What to work on
Retype the listing exactly; omit pictures.

Data records
▬▬▬

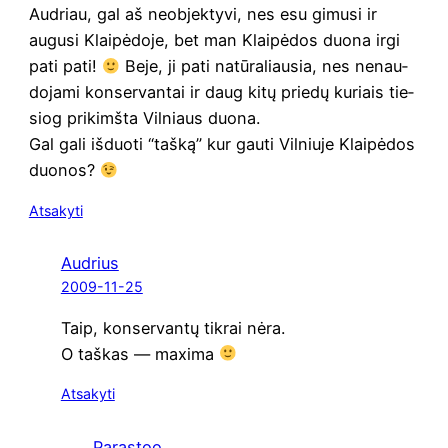
Aud­riau, gal aš neo­b­jek­ty­vi, nes esu gimu­si ir
augu­si Klai­pė­do­je, bet man Klai­pė­dos duo­na irgi
pati pati!
Beje, ji pati natū­ra­liau­sia, nes nenau­
do­ja­mi kon­ser­van­tai ir daug kitų prie­dų kuriais tie­
siog pri­kimš­ta Vil­niaus duona.
Gal gali išduo­ti “taš­ką” kur gau­ti Vil­niu­je Klai­pė­dos
duonos?
Atsakyti
Audrius
2009-11-25
Taip, kon­ser­van­tų tik­rai nėra.
O taš­kas — maxima
Atsakyti
Parastoo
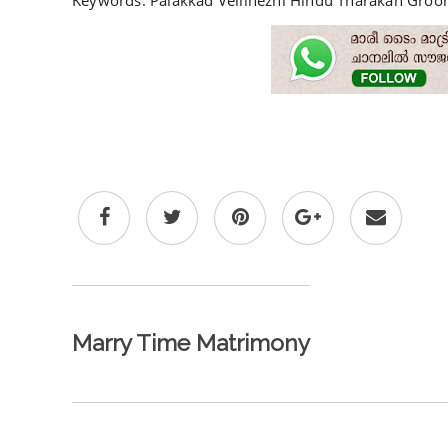
Keywords: Palakkad Vellinezhi Hindu Tharakan Gro
Marry Time Matrimony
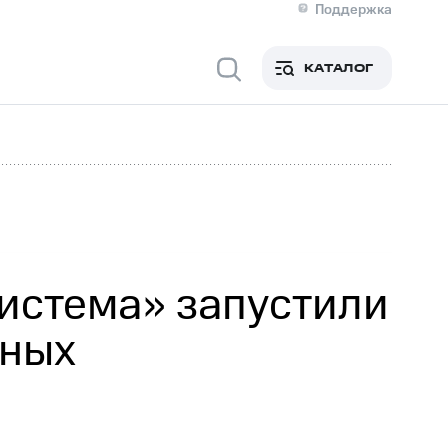
Поддержка
О МТС
я информация
Контакты
КАТАЛОГ
Медиа-центр
кты
Новости в регионе
Инвесторам и акционерам
ция акционерам
Документы
роль и аудит
Рынок акций
й
Описание
р
Реквизиты
Контакты
Устойчивое развитие
Комплаенс и деловая этика
На главную
истема» запустили
еных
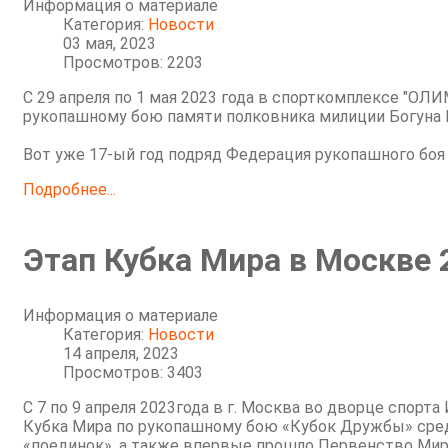
Информация о материале
Категория:
Новости
03 мая, 2023
Просмотров: 2203
С 29 апреля по 1 мая 2023 года в спорткомплексе "ОЛ
рукопашному бою памяти полковника милиции Богуна 
Вот уже 17-ый год подряд Федерация рукопашного боя
Подробнее...
Этап Кубка Мира в Москве 
Информация о материале
Категория:
Новости
14 апреля, 2023
Просмотров: 3403
С 7 по 9 апреля 2023года в г. Москва во дворце спорт
Кубка Мира по рукопашному бою «Кубок Дружбы» сре
«поединок», а также впервые прошло Первенство Мир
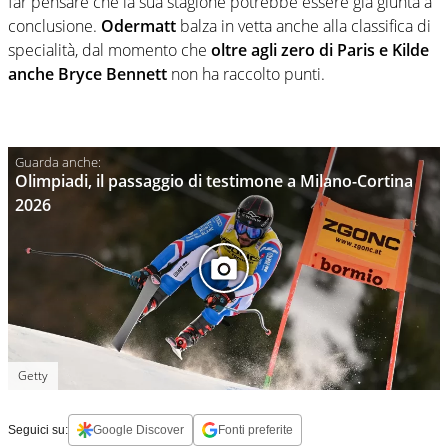
far pensare che la sua stagione potrebbe essere già giunta a
conclusione.
Odermatt
balza in vetta anche alla classifica di
specialità, dal momento che
oltre agli zero di Paris e Kilde
anche Bryce Bennett
non ha raccolto punti.
Olimpiadi, il passaggio di testimone a Milano-Cortina
2026
Getty
Seguici su:
Google Discover
Fonti preferite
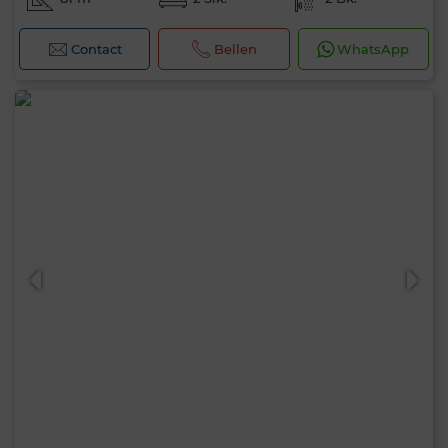
Contact
Bellen
WhatsApp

▬▬▬

Answer for the task
Aud­riau, gal aš neo­b­jek­ty­vi, nes esu gimu­si ir
augu­si Klai­pė­do­je, bet man Klai­pė­dos duo­na irgi
pati pati!
Beje, ji pati natū­ra­liau­sia, nes nenau­
do­ja­mi kon­ser­van­tai ir daug kitų prie­dų kuriais tie­
siog pri­kimš­ta Vil­niaus duona.
Gal gali išduo­ti “taš­ką” kur gau­ti Vil­niu­je Klai­pė­dos
duonos?
Atsakyti
Audrius
2009-11-25
Taip, kon­ser­van­tų tik­rai nėra.
O taš­kas — maxima
Atsakyti
Parastoo
Keywords: Palakkad Vellinezhi Hindu Tharakan Gro
Marry Time Matrimony
Поддержка
О МТС
я информация
Контакты
КАТАЛОГ
Медиа-центр
кты
Новости в регионе
Инвесторам и акционерам
ция акционерам
Документы
роль и аудит
Рынок акций
й
Описание
р
Реквизиты
Контакты
Устойчивое развитие
Комплаенс и деловая этика
На главную
истема» запустили
еных
Информация о материале
Категория:
Новости
03 мая, 2023
Просмотров: 2203
С 29 апреля по 1 мая 2023 года в спорткомплексе "ОЛ
рукопашному бою памяти полковника милиции Богуна 
Вот уже 17-ый год подряд Федерация рукопашного боя
Подробнее...
Этап Кубка Мира в Москве 
Информация о материале
Категория:
Новости
14 апреля, 2023
Просмотров: 3403
С 7 по 9 апреля 2023года в г. Москва во дворце спорт
Кубка Мира по рукопашному бою «Кубок Дружбы» сре
«поединок», а также впервые прошло Первенство Мир
far pensare che la sua stagione potrebbe essere già giunta a
conclusione.
Odermatt
balza in vetta anche alla classifica di
specialità, dal momento che
oltre agli zero di Paris e Kilde
anche Bryce Bennett
non ha raccolto punti.
Olimpiadi, il passaggio di testimone a Milano-Cortina
2026
Getty
Seguici su:
Google Discover
Fonti preferite
Contact
Bellen
WhatsApp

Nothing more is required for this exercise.